### What is being asked:
Where the lines below hold images, skip those and copy every word exactly.

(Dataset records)
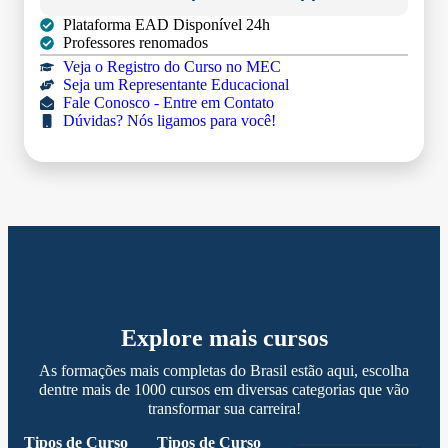
Plataforma EAD Disponível 24h
Professores renomados
Veja o Registro do Curso no MEC
Seja um Representante Educacional
Fale Conosco - Entre em Contato
Dúvidas? Nós ligamos para você!
Explore mais cursos
As formações mais completas do Brasil estão aqui, escolha
dentre mais de 1000 cursos em diversas categorias que vão
transformar sua carreira!
Tipos de Curso
Tipos de Curso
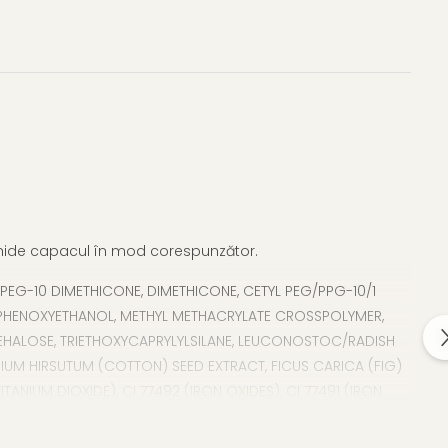
 închide capacul în mod corespunzător.
PEG-10 DIMETHICONE, DIMETHICONE, CETYL PEG/PPG-10/1
., PHENOXYETHANOL, METHYL METHACRYLATE CROSSPOLYMER,
REHALOSE, TRIETHOXYCAPRYLYLSILANE, LEUCONOSTOC/RADISH
PIUM HIRSUTUM (COTTON) SEED EXTRACT, FICUS CARICA (FIG)
NIUM DIOXIDE), CI 77492 (IRON OXIDES), CI 77491 (IRON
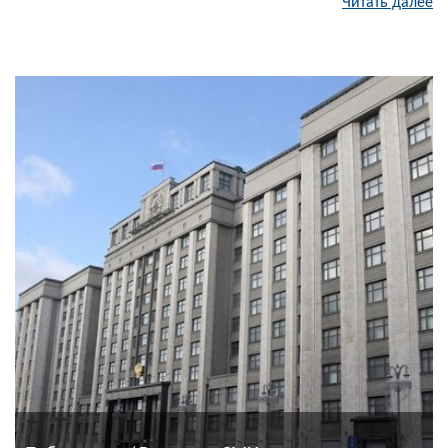
Читать далее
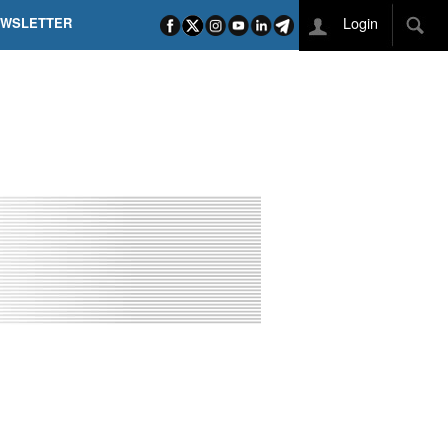
Login
EWSLETTER
 POEL SUI CAMPI ELISI! POGAČAR NELLA STORIA
L TAPPONE DEI TAPPONI
DEJ IN UNA TAPPA PAZZESCA
ETTE INCORONA CARAPAZ
O DI PHILIPSEN SU SCHMID E KOOIJ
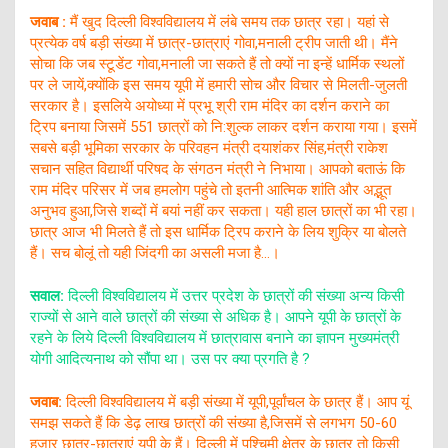
जवाब :
मैं खुद दिल्ली विश्वविद्यालय में लंबे समय तक छात्र रहा। यहां से
प्रत्येक वर्ष बड़ी संख्या में छात्र-छात्राएं गोवा,मनाली ट्रीप जाती थी। मैंने
सोचा कि जब स्टूडेंट गोवा,मनाली जा सकते हैं तो क्यों ना इन्हें धार्मिक स्थलों
पर ले जायें,क्योंकि इस समय यूपी में हमारी सोच और विचार से मिलती-जुलती
सरकार है। इसलिये अयोध्या में प्रभू श्री राम मंदिर का दर्शन कराने का
ट्रिप बनाया जिसमें 551 छात्रों को नि:शुल्क लाकर दर्शन कराया गया। इसमें
सबसे बड़ी भूमिका सरकार के परिवहन मंत्री दयाशंकर सिंह,मंत्री राकेश
सचान सहित विद्यार्थी परिषद के संगठन मंत्री ने निभाया। आपको बताऊं कि
राम मंदिर परिसर में जब हमलोग पहुंचे तो इतनी आत्मिक शांति और अद्भूत
अनुभव हुआ,जिसे शब्दों में बयां नहीं कर सकता। यही हाल छात्रों का भी रहा।
छात्र आज भी मिलते हैं तो इस धार्मिक ट्रिप कराने के लिय शुक्रि या बोलते
हैं। सच बोलूं तो यही जिंदगी का असली मजा है…।
सवाल:
दिल्ली विश्वविद्यालय में उत्तर प्रदेश के छात्रों की संख्या अन्य किसी
राज्यों से आने वाले छात्रों की संख्या से अधिक है। आपने यूपी के छात्रों के
रहने के लिये दिल्ली विश्वविद्यालय में छात्रावास बनाने का ज्ञापन मुख्यमंत्री
योगी आदित्यनाथ को सौंपा था। उस पर क्या प्रगति है ?
जवाब:
दिल्ली विश्वविद्यालय में बड़ी संख्या में यूपी,पूर्वांचल के छात्र हैं। आप यूं
समझ सकते हैं कि डेढ़ लाख छात्रों की संख्या है,जिसमें से लगभग 50-60
हजार छात्र-छात्राएं यूपी के हैं। दिल्ली में पश्चिमी क्षेत्र के छात्र तो किसी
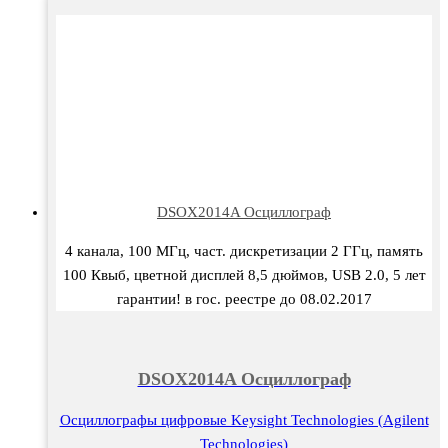
DSOX2014A Осциллограф
4 канала, 100 МГц, част. дискретизации 2 ГГц, память
100 Квыб, цветной дисплей 8,5 дюймов, USB 2.0, 5 лет
гарантии! в гос. реестре до 08.02.2017
DSOX2014A Осциллограф
Осциллографы цифровые Keysight Technologies (Agilent
Technologies)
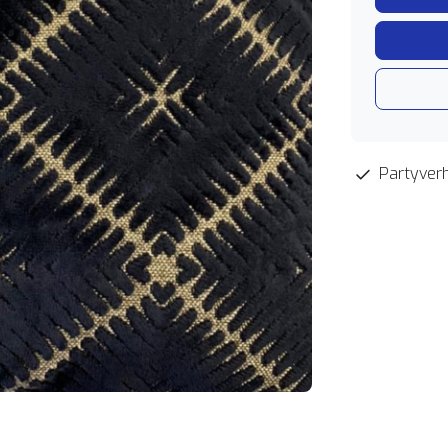
Partyverh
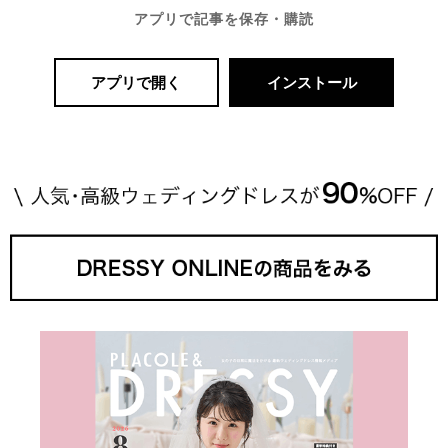
アプリで記事を保存・購読
アプリで開く
インストール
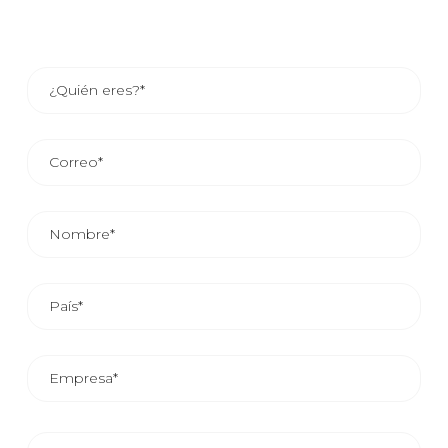
EL TIEMPO MEDIO DE RESPUESTA COMERCIAL ES DE
24/48 HORAS.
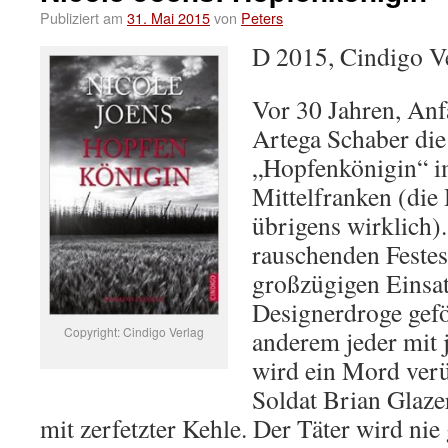
Publiziert am
31. Mai 2015
von
Peters
D 2015, Cindigo V
Vor 30 Jahren, Anf
Artega Schaber die
„Hopfenkönigin“ im
Mittelfranken (die
übrigens wirklich)
rauschenden Festes
großzügigen Einsat
Designerdroge gefö
Copyright: Cindigo Verlag
anderem jeder mit 
wird ein Mord verü
Soldat Brian Glaze
mit zerfetzter Kehle. Der Täter wird nie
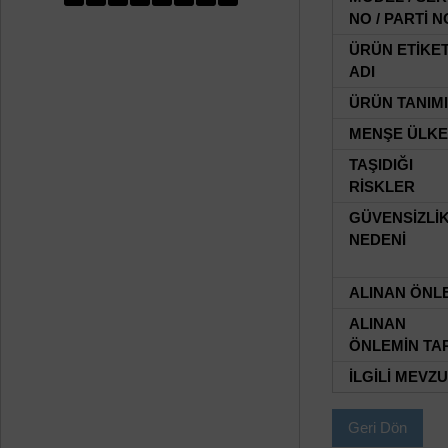
NO / PARTİ N
ÜRÜN ETİKE
ADI
ÜRÜN TANIMI
MENŞE ÜLKE
TAŞIDIĞI
RİSKLER
GÜVENSİZLİ
NEDENİ
ALINAN ÖNL
ALINAN
ÖNLEMİN TAR
İLGİLİ MEVZ
Geri Dön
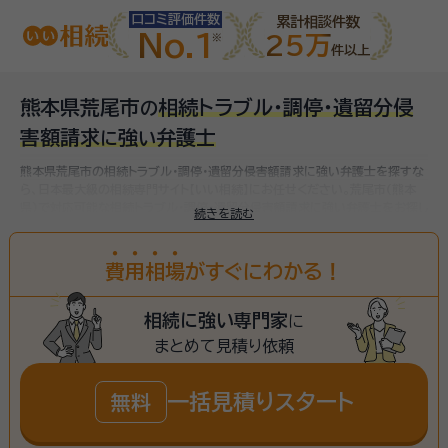
口コミ評価件数
累計相談件数
No.1
25万
件以上
熊本県荒尾市
相続トラブル・調停・遺留分侵
の
害額請求
強
弁護士
に
い
熊本県荒尾市の相続トラブル・調停・遺留分侵害額請求に強い弁護士を探すな
ら、日本最大級の相続専門サイト【いい相続】にお任せください。
荒尾市(熊本
県)で対応可能な相続トラブル・調停・遺留分侵害額請求に強い弁護士をお探し
続きを読む
いただけます。
費
用
相
場
がすぐにわかる！
相続に強い専門家
に
まとめて見積り依頼
一括見積りスタート
無料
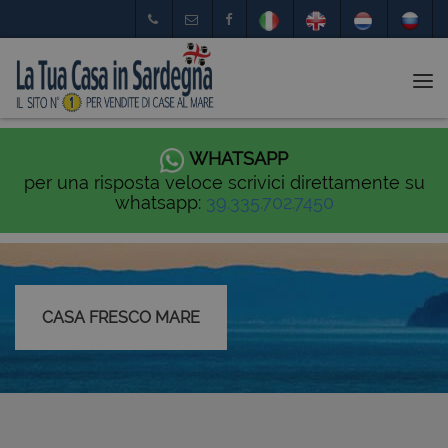
Tog
nav
WHATSAPP
per una risposta veloce scrivici direttamente su
whatsapp:
39.335.702.7450
CASA FRESCO MARE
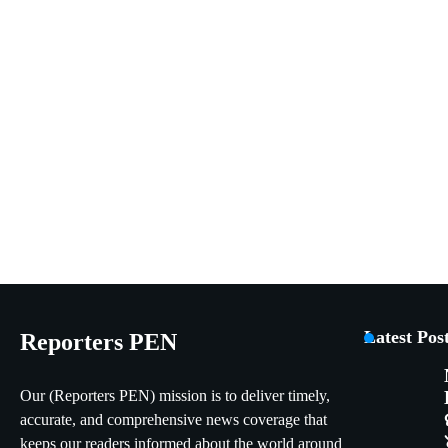
Latest Pos
Reporters PEN
Our (Reporters PEN) mission is to deliver timely,
accurate, and comprehensive news coverage that
keeps our readers informed about the world around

### Your solution:
Plataforma EAD Disponível 24h
Professores renomados
Veja o Registro do Curso no MEC
Seja um Representante Educacional
Fale Conosco - Entre em Contato
Dúvidas? Nós ligamos para você!
Explore mais cursos
As formações mais completas do Brasil estão aqui, escolha
dentre mais de 1000 cursos em diversas categorias que vão
transformar sua carreira!
Tipos de Curso
Tipos de Curso
 închide capacul în mod corespunzător.
PEG-10 DIMETHICONE, DIMETHICONE, CETYL PEG/PPG-10/1
., PHENOXYETHANOL, METHYL METHACRYLATE CROSSPOLYMER,
REHALOSE, TRIETHOXYCAPRYLYLSILANE, LEUCONOSTOC/RADISH
PIUM HIRSUTUM (COTTON) SEED EXTRACT, FICUS CARICA (FIG)
NIUM DIOXIDE), CI 77492 (IRON OXIDES), CI 77491 (IRON
Читать далее
Login
EWSLETTER
 POEL SUI CAMPI ELISI! POGAČAR NELLA STORIA
L TAPPONE DEI TAPPONI
DEJ IN UNA TAPPA PAZZESCA
ETTE INCORONA CARAPAZ
O DI PHILIPSEN SU SCHMID E KOOIJ
जवाब :
मैं खुद दिल्ली विश्वविद्यालय में लंबे समय तक छात्र रहा। यहां से
प्रत्येक वर्ष बड़ी संख्या में छात्र-छात्राएं गोवा,मनाली ट्रीप जाती थी। मैंने
सोचा कि जब स्टूडेंट गोवा,मनाली जा सकते हैं तो क्यों ना इन्हें धार्मिक स्थलों
पर ले जायें,क्योंकि इस समय यूपी में हमारी सोच और विचार से मिलती-जुलती
सरकार है। इसलिये अयोध्या में प्रभू श्री राम मंदिर का दर्शन कराने का
ट्रिप बनाया जिसमें 551 छात्रों को नि:शुल्क लाकर दर्शन कराया गया। इसमें
सबसे बड़ी भूमिका सरकार के परिवहन मंत्री दयाशंकर सिंह,मंत्री राकेश
सचान सहित विद्यार्थी परिषद के संगठन मंत्री ने निभाया। आपको बताऊं कि
राम मंदिर परिसर में जब हमलोग पहुंचे तो इतनी आत्मिक शांति और अद्भूत
अनुभव हुआ,जिसे शब्दों में बयां नहीं कर सकता। यही हाल छात्रों का भी रहा।
छात्र आज भी मिलते हैं तो इस धार्मिक ट्रिप कराने के लिय शुक्रि या बोलते
हैं। सच बोलूं तो यही जिंदगी का असली मजा है…।
सवाल:
दिल्ली विश्वविद्यालय में उत्तर प्रदेश के छात्रों की संख्या अन्य किसी
राज्यों से आने वाले छात्रों की संख्या से अधिक है। आपने यूपी के छात्रों के
रहने के लिये दिल्ली विश्वविद्यालय में छात्रावास बनाने का ज्ञापन मुख्यमंत्री
योगी आदित्यनाथ को सौंपा था। उस पर क्या प्रगति है ?
जवाब:
दिल्ली विश्वविद्यालय में बड़ी संख्या में यूपी,पूर्वांचल के छात्र हैं। आप यूं
समझ सकते हैं कि डेढ़ लाख छात्रों की संख्या है,जिसमें से लगभग 50-60
हजार छात्र-छात्राएं यूपी के हैं। दिल्ली में पश्चिमी क्षेत्र के छात्र तो किसी
DSOX2014A Осциллограф
4 канала, 100 МГц, част. дискретизации 2 ГГц, память
100 Квыб, цветной дисплей 8,5 дюймов, USB 2.0, 5 лет
гарантии! в гос. реестре до 08.02.2017
DSOX2014A Осциллограф
Осциллографы цифровые Keysight Technologies (Agilent
Technologies)
Partyverh
アプリで記事を保存・購読
アプリで開く
インストール
EL TIEMPO MEDIO DE RESPUESTA COMERCIAL ES DE
24/48 HORAS.
Publiziert am
31. Mai 2015
von
Peters
D 2015, Cindigo V
Vor 30 Jahren, Anf
Artega Schaber die
„Hopfenkönigin“ im
Mittelfranken (die
übrigens wirklich)
rauschenden Festes
großzügigen Einsat
Designerdroge gefö
Copyright: Cindigo Verlag
anderem jeder mit 
wird ein Mord verü
Soldat Brian Glaze
mit zerfetzter Kehle. Der Täter wird nie
NO / PARTİ N
ÜRÜN ETİKE
ADI
ÜRÜN TANIMI
MENŞE ÜLKE
TAŞIDIĞI
RİSKLER
GÜVENSİZLİ
NEDENİ
ALINAN ÖNL
ALINAN
ÖNLEMİN TAR
İLGİLİ MEVZ
Geri Dön
口コミ評価件数
累計相談件数
No.1
25万
件以上
熊本県荒尾市
相続トラブル・調停・遺留分侵
の
害額請求
強
弁護士
に
い
熊本県荒尾市の相続トラブル・調停・遺留分侵害額請求に強い弁護士を探すな
ら、日本最大級の相続専門サイト【いい相続】にお任せください。
荒尾市(熊本
県)で対応可能な相続トラブル・調停・遺留分侵害額請求に強い弁護士をお探し
続きを読む
いただけます。
費
用
相
場
がすぐにわかる！
相続に強い専門家
に
まとめて見積り依頼
一括見積りスタート
無料
Tog
nav
WHATSAPP
per una risposta veloce scrivici direttamente su
whatsapp:
39.335.702.7450
CASA FRESCO MARE
Latest Pos
Reporters PEN
Our (Reporters PEN) mission is to deliver timely,
accurate, and comprehensive news coverage that
keeps our readers informed about the world around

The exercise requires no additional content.